WHAT YOU HAVE TO DO:
Please write out exactly the lines of the data below from the line holding "photomicrograph of unremarkable" through the line holding "is an image", and leave out the rest.

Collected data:
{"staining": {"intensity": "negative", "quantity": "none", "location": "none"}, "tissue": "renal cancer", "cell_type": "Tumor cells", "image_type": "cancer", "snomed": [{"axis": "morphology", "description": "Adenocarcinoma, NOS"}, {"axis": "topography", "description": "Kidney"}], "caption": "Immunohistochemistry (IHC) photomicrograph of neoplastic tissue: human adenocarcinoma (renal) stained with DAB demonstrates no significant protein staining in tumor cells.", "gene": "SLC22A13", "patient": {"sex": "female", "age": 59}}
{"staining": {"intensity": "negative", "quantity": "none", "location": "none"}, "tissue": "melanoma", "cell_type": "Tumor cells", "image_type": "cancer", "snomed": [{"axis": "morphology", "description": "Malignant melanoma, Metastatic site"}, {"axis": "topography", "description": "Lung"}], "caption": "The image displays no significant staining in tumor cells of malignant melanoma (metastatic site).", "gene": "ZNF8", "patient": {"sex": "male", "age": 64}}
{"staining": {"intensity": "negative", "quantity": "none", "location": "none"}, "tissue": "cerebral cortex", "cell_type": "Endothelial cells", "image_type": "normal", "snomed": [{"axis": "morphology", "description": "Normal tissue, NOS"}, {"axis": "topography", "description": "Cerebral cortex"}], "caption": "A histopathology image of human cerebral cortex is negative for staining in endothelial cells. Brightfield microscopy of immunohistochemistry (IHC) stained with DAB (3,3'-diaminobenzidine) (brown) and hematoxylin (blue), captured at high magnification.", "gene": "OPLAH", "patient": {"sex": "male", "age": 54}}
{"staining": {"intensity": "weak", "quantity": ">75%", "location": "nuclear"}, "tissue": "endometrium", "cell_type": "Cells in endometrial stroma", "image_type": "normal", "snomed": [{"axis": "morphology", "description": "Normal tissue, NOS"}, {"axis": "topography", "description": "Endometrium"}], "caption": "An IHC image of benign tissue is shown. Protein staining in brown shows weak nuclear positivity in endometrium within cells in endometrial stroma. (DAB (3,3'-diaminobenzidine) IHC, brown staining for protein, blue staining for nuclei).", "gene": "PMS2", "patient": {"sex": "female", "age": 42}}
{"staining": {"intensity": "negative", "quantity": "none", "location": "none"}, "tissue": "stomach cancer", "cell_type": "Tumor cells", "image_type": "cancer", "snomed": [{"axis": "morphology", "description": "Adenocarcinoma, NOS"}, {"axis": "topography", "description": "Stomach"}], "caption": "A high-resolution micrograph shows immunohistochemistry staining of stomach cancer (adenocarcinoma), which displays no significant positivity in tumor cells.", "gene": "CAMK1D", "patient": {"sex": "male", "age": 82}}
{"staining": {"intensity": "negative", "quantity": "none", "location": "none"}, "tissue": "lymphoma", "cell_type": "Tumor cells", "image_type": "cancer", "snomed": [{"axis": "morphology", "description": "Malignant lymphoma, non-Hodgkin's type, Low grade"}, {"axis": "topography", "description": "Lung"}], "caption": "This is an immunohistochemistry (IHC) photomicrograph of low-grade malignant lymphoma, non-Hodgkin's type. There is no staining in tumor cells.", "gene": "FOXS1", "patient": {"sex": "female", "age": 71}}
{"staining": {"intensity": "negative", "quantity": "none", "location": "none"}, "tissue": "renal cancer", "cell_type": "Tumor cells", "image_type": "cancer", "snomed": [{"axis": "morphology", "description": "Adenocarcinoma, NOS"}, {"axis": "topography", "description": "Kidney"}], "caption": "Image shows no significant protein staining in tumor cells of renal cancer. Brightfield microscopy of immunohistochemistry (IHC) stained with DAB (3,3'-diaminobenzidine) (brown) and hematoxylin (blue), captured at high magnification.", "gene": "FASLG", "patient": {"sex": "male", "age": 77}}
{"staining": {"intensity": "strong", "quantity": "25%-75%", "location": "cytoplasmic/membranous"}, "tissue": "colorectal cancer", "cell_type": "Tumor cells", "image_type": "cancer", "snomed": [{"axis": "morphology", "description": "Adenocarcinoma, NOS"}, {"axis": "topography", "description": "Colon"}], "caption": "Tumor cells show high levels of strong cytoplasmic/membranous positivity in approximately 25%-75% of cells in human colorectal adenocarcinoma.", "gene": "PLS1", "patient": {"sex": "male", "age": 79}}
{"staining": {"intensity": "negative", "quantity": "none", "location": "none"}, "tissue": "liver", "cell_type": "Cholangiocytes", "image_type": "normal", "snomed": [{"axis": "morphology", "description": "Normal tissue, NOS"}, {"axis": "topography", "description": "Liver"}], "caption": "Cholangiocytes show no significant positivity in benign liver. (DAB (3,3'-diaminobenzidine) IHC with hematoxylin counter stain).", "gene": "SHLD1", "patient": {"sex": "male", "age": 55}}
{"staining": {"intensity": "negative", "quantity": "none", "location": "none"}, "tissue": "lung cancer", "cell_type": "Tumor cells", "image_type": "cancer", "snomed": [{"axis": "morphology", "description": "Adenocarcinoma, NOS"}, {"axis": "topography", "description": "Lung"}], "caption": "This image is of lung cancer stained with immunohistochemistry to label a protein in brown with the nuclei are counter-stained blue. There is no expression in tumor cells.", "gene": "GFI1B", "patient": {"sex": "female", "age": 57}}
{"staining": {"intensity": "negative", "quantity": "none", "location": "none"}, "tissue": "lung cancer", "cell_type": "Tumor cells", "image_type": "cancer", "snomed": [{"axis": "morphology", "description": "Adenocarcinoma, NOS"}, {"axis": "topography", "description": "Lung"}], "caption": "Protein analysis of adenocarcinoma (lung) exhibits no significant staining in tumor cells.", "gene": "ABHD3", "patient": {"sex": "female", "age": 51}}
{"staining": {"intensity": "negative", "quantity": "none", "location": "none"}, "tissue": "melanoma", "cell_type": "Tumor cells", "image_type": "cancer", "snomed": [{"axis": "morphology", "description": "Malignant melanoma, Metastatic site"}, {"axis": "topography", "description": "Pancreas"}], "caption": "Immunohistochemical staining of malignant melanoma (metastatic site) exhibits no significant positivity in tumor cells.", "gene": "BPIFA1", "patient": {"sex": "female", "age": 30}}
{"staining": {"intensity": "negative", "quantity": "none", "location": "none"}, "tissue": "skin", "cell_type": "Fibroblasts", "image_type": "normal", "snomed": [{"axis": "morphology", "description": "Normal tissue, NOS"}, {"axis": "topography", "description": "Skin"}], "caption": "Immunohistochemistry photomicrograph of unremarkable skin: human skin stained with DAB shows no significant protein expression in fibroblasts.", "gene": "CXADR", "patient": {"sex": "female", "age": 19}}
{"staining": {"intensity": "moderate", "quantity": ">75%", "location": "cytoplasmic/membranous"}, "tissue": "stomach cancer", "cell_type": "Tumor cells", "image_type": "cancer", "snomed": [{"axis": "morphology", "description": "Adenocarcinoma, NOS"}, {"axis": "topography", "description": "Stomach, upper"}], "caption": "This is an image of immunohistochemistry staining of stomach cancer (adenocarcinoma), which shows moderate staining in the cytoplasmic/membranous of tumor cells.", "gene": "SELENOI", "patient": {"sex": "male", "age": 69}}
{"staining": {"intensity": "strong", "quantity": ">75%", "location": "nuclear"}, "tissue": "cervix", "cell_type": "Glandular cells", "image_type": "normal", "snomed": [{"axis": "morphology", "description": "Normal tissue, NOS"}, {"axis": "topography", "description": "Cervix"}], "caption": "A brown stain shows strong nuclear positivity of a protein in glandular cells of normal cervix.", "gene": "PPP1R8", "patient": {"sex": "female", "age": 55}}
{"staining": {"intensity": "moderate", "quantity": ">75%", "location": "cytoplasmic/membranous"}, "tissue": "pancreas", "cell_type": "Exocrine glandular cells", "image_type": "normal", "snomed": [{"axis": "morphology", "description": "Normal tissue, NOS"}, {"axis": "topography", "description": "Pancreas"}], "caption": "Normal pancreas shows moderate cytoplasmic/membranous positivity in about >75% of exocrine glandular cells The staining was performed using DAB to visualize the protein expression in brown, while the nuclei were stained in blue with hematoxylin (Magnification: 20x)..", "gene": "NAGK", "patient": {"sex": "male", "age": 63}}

OUTPUT FOR THIS TASK:
{"staining": {"intensity": "negative", "quantity": "none", "location": "none"}, "tissue": "skin", "cell_type": "Fibroblasts", "image_type": "normal", "snomed": [{"axis": "morphology", "description": "Normal tissue, NOS"}, {"axis": "topography", "description": "Skin"}], "caption": "Immunohistochemistry photomicrograph of unremarkable skin: human skin stained with DAB shows no significant protein expression in fibroblasts.", "gene": "CXADR", "patient": {"sex": "female", "age": 19}}
{"staining": {"intensity": "moderate", "quantity": ">75%", "location": "cytoplasmic/membranous"}, "tissue": "stomach cancer", "cell_type": "Tumor cells", "image_type": "cancer", "snomed": [{"axis": "morphology", "description": "Adenocarcinoma, NOS"}, {"axis": "topography", "description": "Stomach, upper"}], "caption": "This is an image of immunohistochemistry staining of stomach cancer (adenocarcinoma), which shows moderate staining in the cytoplasmic/membranous of tumor cells.", "gene": "SELENOI", "patient": {"sex": "male", "age": 69}}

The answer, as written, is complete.